Elle s'apparente également, sans toutefois aller aussi loin, à la thèse mise en avant par un ancien ambassadeur américain en Croatie, Peter W. Galbraith, qui défend dans un livre publié cette année (The End of Iraq) le droit des Kurdes à un État indépendant.

MM. O'Hanlon et Joseph parlent de décentralisation mais pas de nouveaux États souverains. Ils ne prennent pas non plus position dans le débat sur le niveau des troupes américaines en Irak.

«Si on arrivait à mobiliser une force suffisante et à élaborer une stratégie qui permettrait de stopper la violence, ce serait parfait. Mais ce n'est pas ce que nous voyons. L'idée d'un Irak unifié n'est ni réaliste ni compatible avec l'objectif d'un retrait [des troupes américaines] d'ici le printemps 2008», se contente de dire Edward Joseph.

Plusieurs dirigeants politiques chiites souhaitent former une région autonome en regroupant les gouvernorats (provinces, c'est-à-dire régions administratives) où cette communauté est majoritaire.

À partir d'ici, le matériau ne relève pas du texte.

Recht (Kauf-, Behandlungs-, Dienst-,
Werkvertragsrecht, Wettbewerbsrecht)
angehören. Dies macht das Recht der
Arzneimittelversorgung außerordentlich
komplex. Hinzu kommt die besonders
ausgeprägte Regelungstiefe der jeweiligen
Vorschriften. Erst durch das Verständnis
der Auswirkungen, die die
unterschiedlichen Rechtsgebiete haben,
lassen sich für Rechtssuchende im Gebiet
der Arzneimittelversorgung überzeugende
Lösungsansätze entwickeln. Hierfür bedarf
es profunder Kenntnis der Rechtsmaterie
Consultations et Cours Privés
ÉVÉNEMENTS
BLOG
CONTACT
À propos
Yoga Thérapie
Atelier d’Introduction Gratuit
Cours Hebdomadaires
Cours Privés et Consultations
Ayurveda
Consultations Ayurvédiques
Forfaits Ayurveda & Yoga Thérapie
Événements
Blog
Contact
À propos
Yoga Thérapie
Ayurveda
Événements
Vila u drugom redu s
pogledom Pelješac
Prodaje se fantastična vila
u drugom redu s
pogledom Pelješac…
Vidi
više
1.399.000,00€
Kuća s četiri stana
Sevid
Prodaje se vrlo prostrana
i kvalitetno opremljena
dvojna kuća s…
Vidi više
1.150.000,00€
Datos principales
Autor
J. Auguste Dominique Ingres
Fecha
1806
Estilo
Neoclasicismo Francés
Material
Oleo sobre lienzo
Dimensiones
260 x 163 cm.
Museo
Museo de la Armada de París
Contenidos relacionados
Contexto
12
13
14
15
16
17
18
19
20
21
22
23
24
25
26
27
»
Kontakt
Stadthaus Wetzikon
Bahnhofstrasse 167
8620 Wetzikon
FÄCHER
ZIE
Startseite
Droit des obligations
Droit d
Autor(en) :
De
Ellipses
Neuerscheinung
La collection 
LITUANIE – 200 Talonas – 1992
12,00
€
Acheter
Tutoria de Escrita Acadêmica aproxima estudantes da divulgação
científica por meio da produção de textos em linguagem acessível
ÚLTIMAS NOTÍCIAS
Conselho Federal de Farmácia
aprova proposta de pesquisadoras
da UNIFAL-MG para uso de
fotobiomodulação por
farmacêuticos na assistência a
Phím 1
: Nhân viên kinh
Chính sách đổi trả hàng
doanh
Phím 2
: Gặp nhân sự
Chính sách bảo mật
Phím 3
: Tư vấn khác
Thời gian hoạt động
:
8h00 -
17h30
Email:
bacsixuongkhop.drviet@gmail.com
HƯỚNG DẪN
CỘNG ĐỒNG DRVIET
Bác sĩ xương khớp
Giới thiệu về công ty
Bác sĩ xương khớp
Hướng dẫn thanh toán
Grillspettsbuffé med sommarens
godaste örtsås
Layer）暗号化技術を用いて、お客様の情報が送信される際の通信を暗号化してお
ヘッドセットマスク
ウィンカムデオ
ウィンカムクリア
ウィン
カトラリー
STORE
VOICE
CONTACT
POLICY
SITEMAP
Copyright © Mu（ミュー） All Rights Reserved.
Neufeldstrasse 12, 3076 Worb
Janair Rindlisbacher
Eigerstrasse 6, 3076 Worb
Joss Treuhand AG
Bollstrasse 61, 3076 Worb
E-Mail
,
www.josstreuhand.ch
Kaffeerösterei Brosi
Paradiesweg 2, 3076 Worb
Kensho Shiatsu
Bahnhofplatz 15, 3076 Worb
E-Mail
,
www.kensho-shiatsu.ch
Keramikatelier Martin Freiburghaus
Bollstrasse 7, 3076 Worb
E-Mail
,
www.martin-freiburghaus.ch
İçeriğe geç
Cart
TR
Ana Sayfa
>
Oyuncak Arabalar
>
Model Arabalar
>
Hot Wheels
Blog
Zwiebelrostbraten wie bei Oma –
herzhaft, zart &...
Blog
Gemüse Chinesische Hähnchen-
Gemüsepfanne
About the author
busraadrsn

La Constitution leur reconnaît ce droit, dont se sont d'ailleurs prévalus les Kurdes dans le nord du pays.

Les sunnites, qui sont concentrés dans l'Ouest irakien dépourvu de pétrole, s'y opposent, craignant d'être privés de leur juste part de la rente pétrolière. Certes, la constitution prévoit un partage des revenus pétroliers au prorata des populations. Néanmoins, les régions autonomes seront bientôt autorisées à négocier les contrats d'exploitation des gisements découverts après l'entrée en vigueur de la loi fondamentale, ce qui pourrait rendre inapplicable cette formule de partage.

Selon Edward P. Joseph, une décentralisation du pouvoir politique en faveur de régions plus ou moins homogènes n'empêcherait pas nécessairement un partage équitable des revenus de l'or noir. Dans l'histoire récente, note-t-il, même des pays souverains se sont entendus pour exploiter conjointement certains actifs.

Critiques

Les détracteurs de la thèse de la «partition douce» pensent que ce scénario accentuerait plutôt les tensions, et notamment le ressentiment des Arabo-sunnites, qui se sentiraient perdants, tout en encourageant une déclaration d'indépendance du Kurdistan.

Cette solution «à la bosniaque» ne trouve pas grâce auprès du juriste André Poupart, qui juge que l'actuel régime fédéral en Irak est déjà très décentralisé.

Pour cet ancien professeur de droit constitutionnel de l'Université de Montréal, qui a agi récemment à titre de conseiller auprès du gouvernement régional kurdo-irakien, une décentralisation plus poussée mènerait à l'éclatement définitif de l'Irak, avec ce résultat que l'Iran en annexerait la partie chiite et l'Arabie saoudite, la partie arabo-sunnite.

«L'Iran s'en trouverait renforcé. La situation provoquerait une guerre entre sunnites et chiites. L'Arabie saoudite et l'Iran, représentant deux idéologies qui s'affrontent depuis 13 siècles, se retrouveraient face à face.»

Selon Me Poupart, la solution au chaos en Irak ne passe pas non plus par une augmentation temporaire du nombre de militaires américains, mais plutôt par une politique visant à améliorer le quotidien et à atténuer les clivages religieux.

«Les Arabo-sunnites doivent accepter le fait qu'ils n'exerceront plus jamais le pouvoir en Irak, ajoute-t-il. Ils devraient eux aussi se constituer en région autonome et miser sur l'avenir -- qui sait si un jour on n'y découvrira pas du pétrole? -- et sur l'aide financière des pays arabo-sunnites.»

Sur une population totale de 26 millions, quelque 1,7 million d'Irakiens ont quitté leur foyer pour aller vivre dans une région plus sûre et deux millions d'autres ont trouvé refuge à l'étranger, signalait en début de semaine le Haut-Commissariat pour les réfugiés de l'ONU (HCR), qui réclame pour les douze prochains mois une aide de 60 millions en leur faveur. On parle d'un Irakien sur huit.